Artists engage with groups through workshop programmes, creating a critical-practice context for their work and developing exhibitions and events for the festival’s programme.
CommonLand also runs a mentoring scheme for local
artists to work alongside commissioned artists and develop skills in socially-engaged and public realm artistic practice.
‘CommonLand seeks to identify itself in a test-bed of changing criteria; changing because all things are ever in flux and the current economic and global climate encourage us to consider things differently and faster. This must surely include asking questions about the production of art; why and in what context.
At the point of conception of each CommonLand project is the process of engaging particular sectors of the community.
Each project becomes drawn out of and framed by this critical process. It becomes possible to identify the audience for art as part of the democracy of the art-making process itself - but in this context can an experienced artist retain a democracy of excellence? How do they go about bringing sectors of the community on a journey that seeks to dissolve the gap between artist and audience and become more about “active participation”?
The production and placement of the photograph on the wall becomes another question.
New forms of regeneration are needed and different and new places to perform, hang or experience art start to evolve. Questions are explored about public spaces and how we occupy them.
Consequently, CommonLand projects do not have a gallery-defined end point, if and how they are shown is perhaps more about a project in duration and momentary pausing. Human experience convenes within the frame of each commission, workshop process as well as finished photograph. These projects confirm that people can absorb energy from the open-ended process, and new ideas, changes, ways of working happen along the way.’
Dr Sally Payen MA RCA PhD
Common Land commissioned artist
Diaspora
HPF will curate an exhibition of critical practice socially engaged artist's work from Poland around the effects of Migration for the 2011 Festival.
Part funded by the Polish Cultural Institute, the exhibition will lead to a series of engaged commissions with communities from Poland and Lithuania living in the UK for the 2012 Festival.
The project will link with Herefordshire Council's Destination Poland program.
ID Generation
Lead Artist Chris Preece along with Intertext and mentored artists Kerry O'Reilly and Luke Rodgers working with fostered young people in the looked after system on a video, digital and photography commission around self-identity.
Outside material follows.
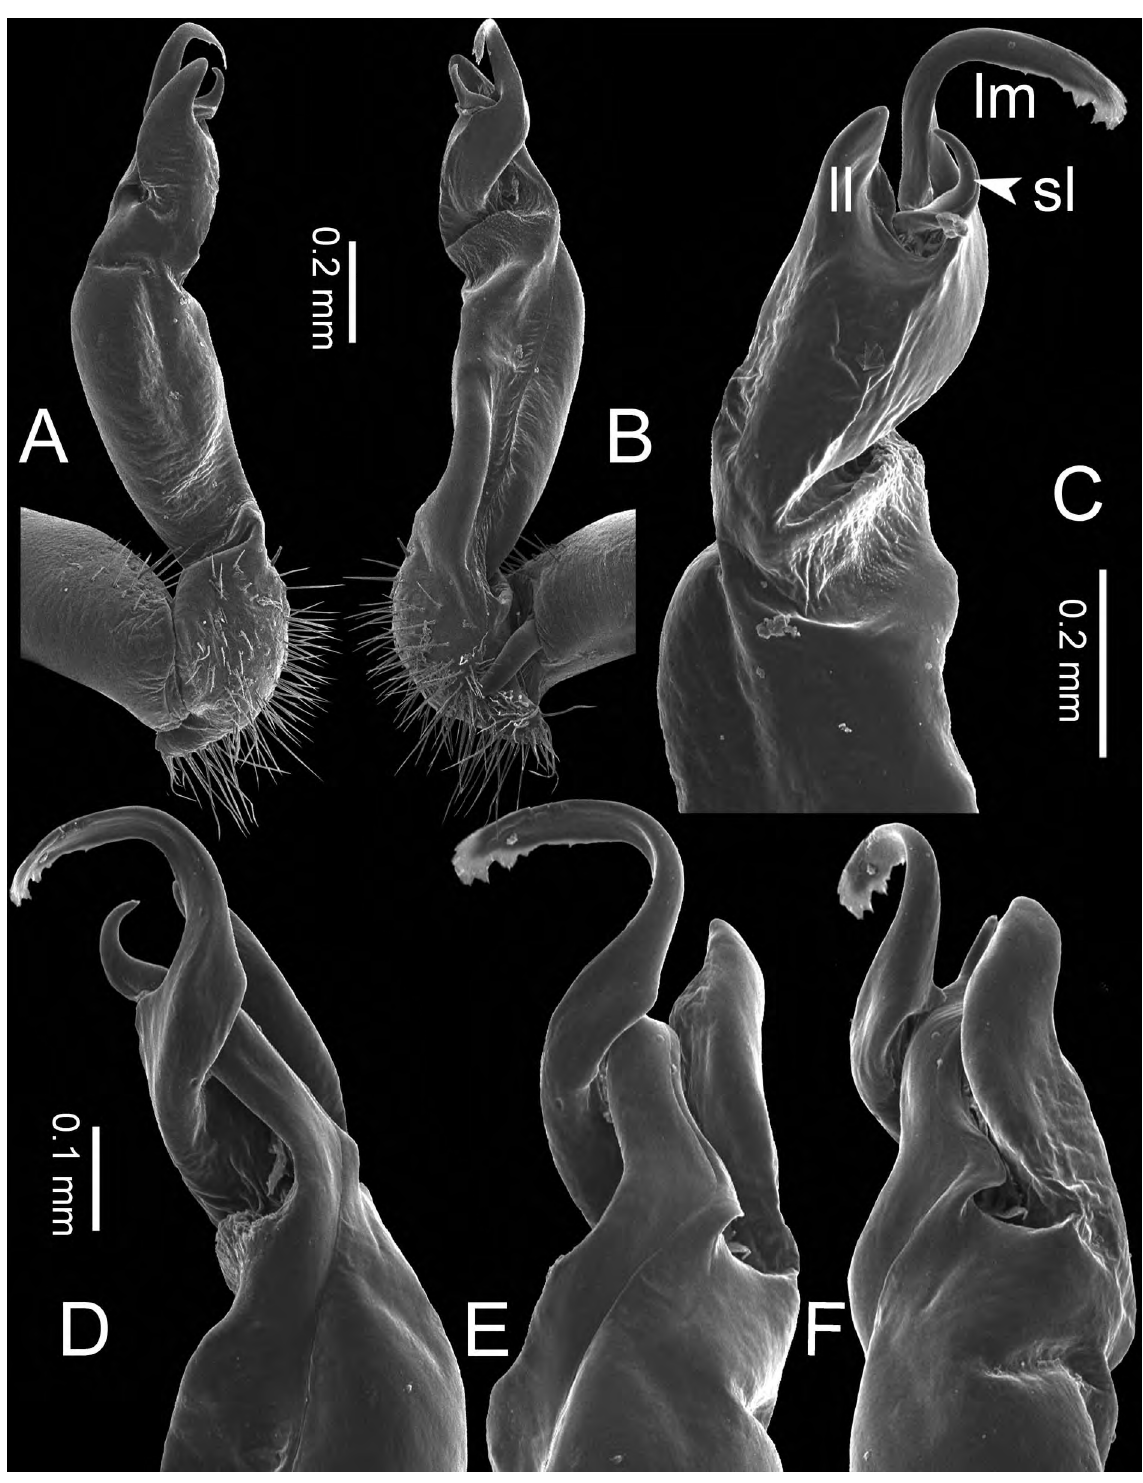
Fig. 16. Nagaxytes erecta Srisonchai, Enghoff & Panha gen. et sp. nov. (paratype, CUMZ- pxDGT00002), right gonopod. A . Lateral view. B . Mesal view. C . Ventral view. D , F . Subdorsal view. E . Dorsal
An arts award project in partnership with Herefordshire Council.
Chris Preece 2011
re:create
Lead artist Becky Matthews together with a team of artists will develop the 2012 inspire marked project Focus Here. Working in Halo Leisure Centres around Herefordshire and thePoint4 in Hereford, the artists will look at body image and self-identity though engaging in sport, asking questions like what do we want to change into and why?
A partnership with thePoint4 and Halo Leisure.